I just caught the last few seconds of Rev’d Dr Giles Fraser’s Thought For The Day on Radio 4 today.
He seemed to be saying some good things: that theology is not just about information, that imagination is important and that there are what might be called poetic truths where a scientific sort of exactness is not what’s important.
He argued that the best theology will always be stuttering, reaching out to express the inexpressible and that ultimately silence is an appropriate response to the greatness of it all.
He could have mentioned Romans 3:19 at that point but I guess what he said is true. God is ultimately incomprehensible and we can only speak about him with confidence because he has graciously given us his true, reliable, clear, sufficient and authoritative Word.

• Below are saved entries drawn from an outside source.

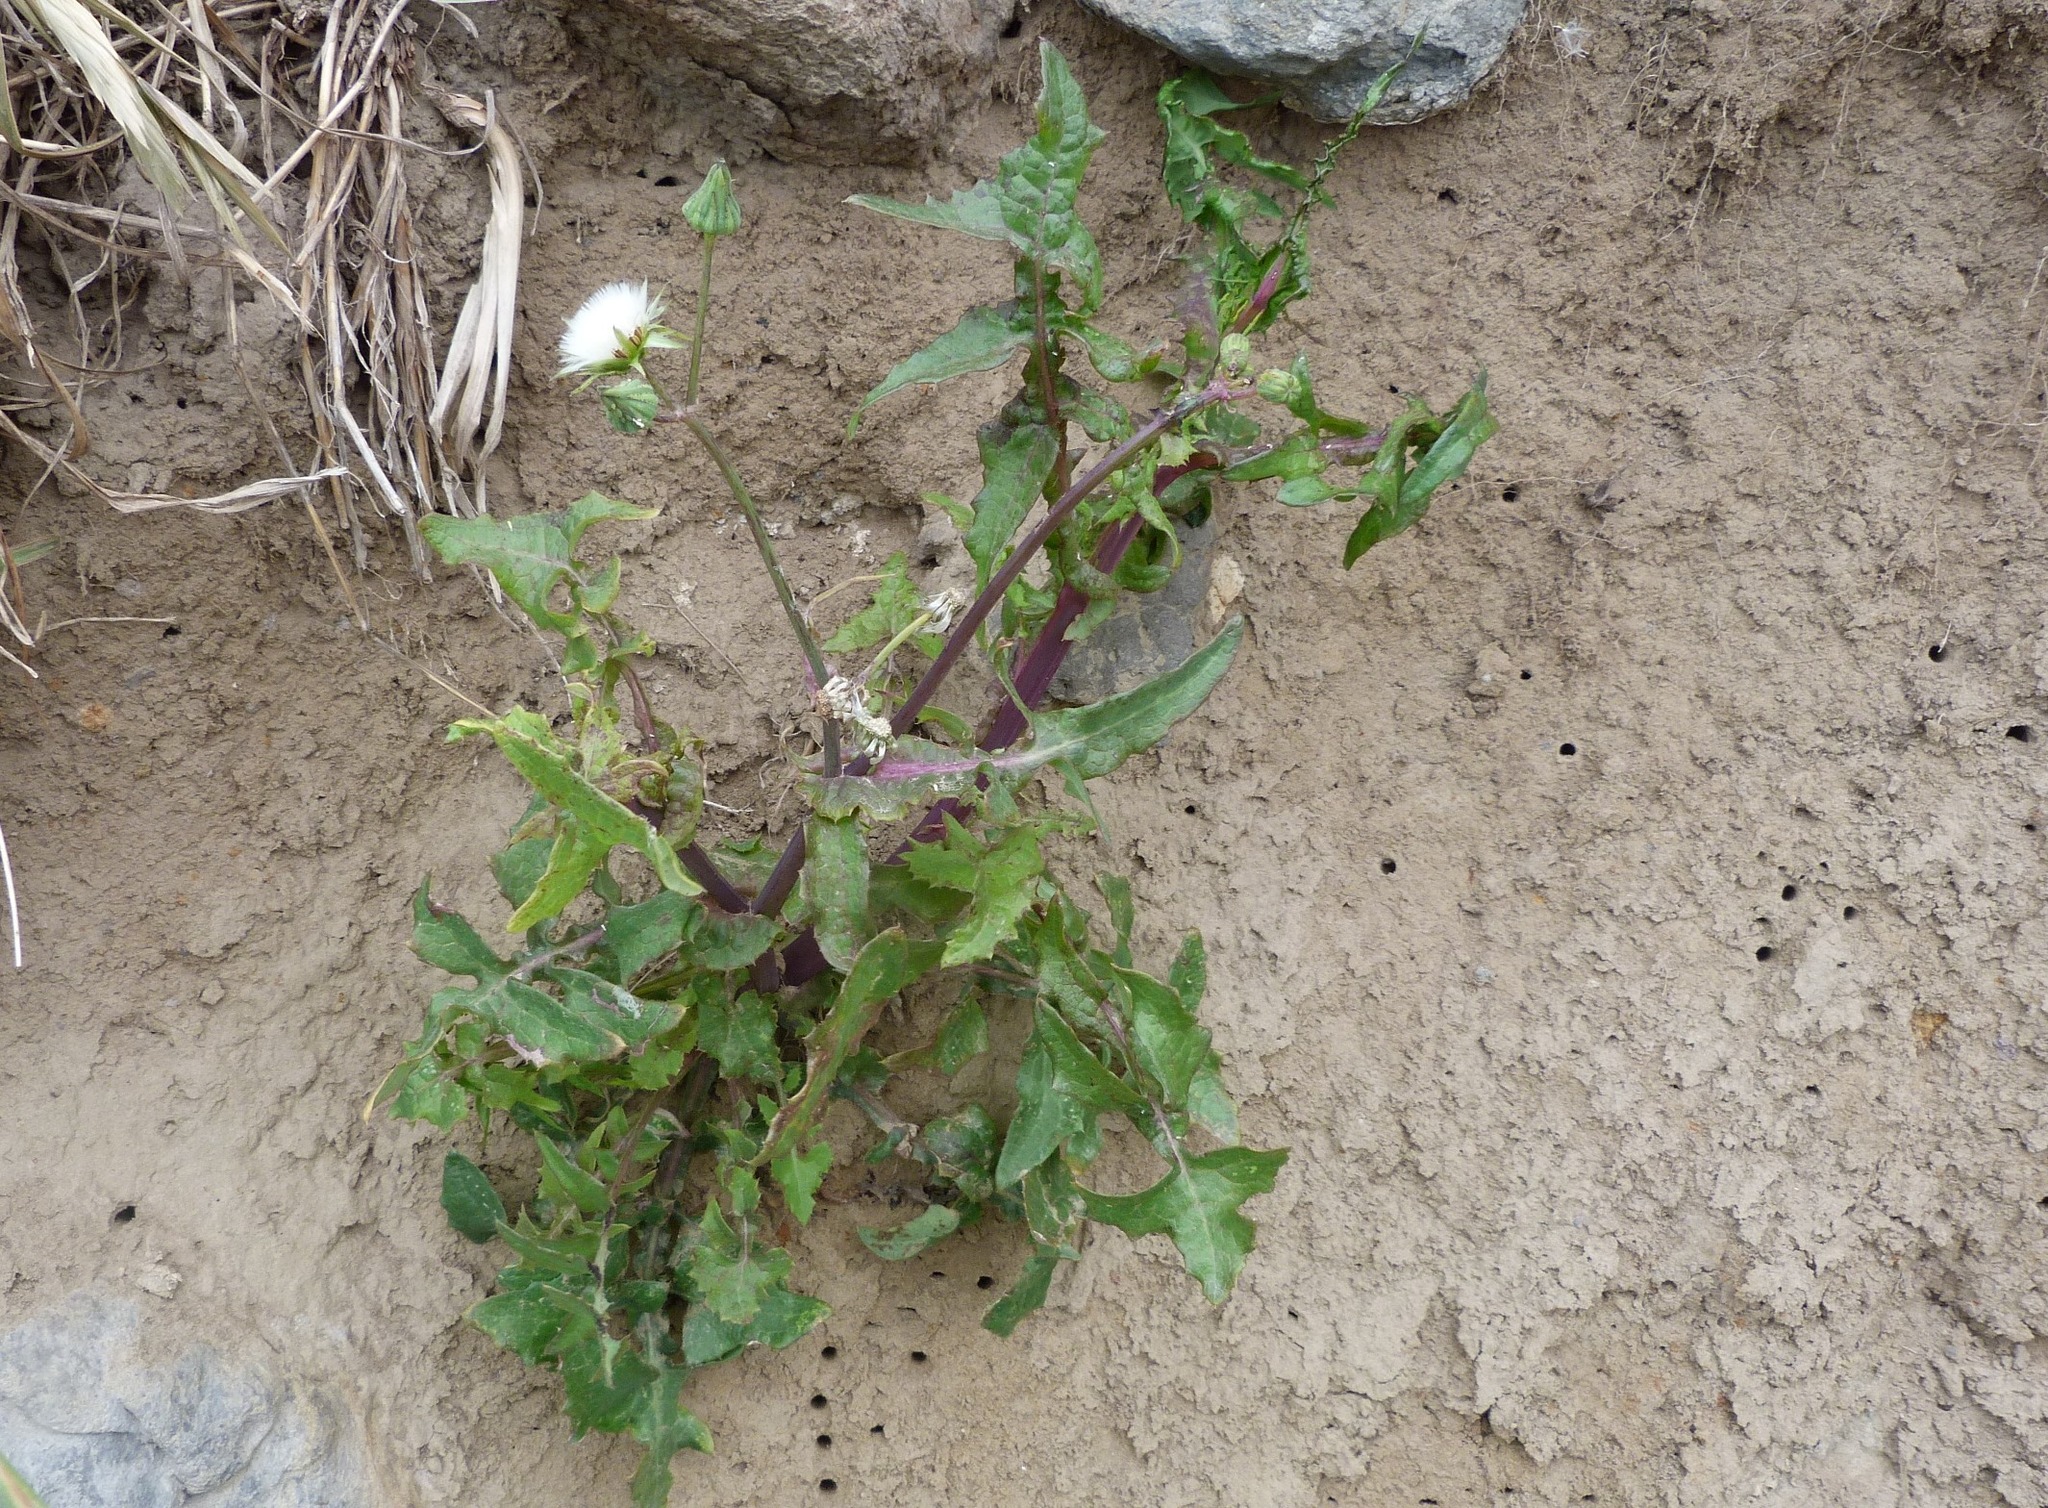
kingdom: Plantae
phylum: Tracheophyta
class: Magnoliopsida
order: Asterales
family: Asteraceae
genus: Sonchus
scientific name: Sonchus oleraceus
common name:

But I’d say on the whole I’d be happy to hear a bit less from Dr Fraser. I’m no expert on Fraser’s theology, but in the bits I’ve read and heard he often appears very sure of himself and ready to speak in the most forthright terms. Maybe I’m being oversensitive, but it seems it’s the conservative evangelicals who really get his words flowing.
He seems to hate penal substitution, claiming it is barbaric, unbiblical and morally indefensible. He thinks homosexuality is not a sin but a gift from God. He dislikes Christendom. And takes an extraordinary attitude to parish boundaries: you shouldn’t distribute a map which shows part of someone else’s parish, or something. He even seems to reject “The idea of an omnipotent God who can calm the sea and defeat our enemies”. He thinks: “What the reformed traditions often don't get is that they have given up worshipping images only to worship a book.” And argues that “there can be few more chilling examples of theocratic fascism than Calvin's Geneva.”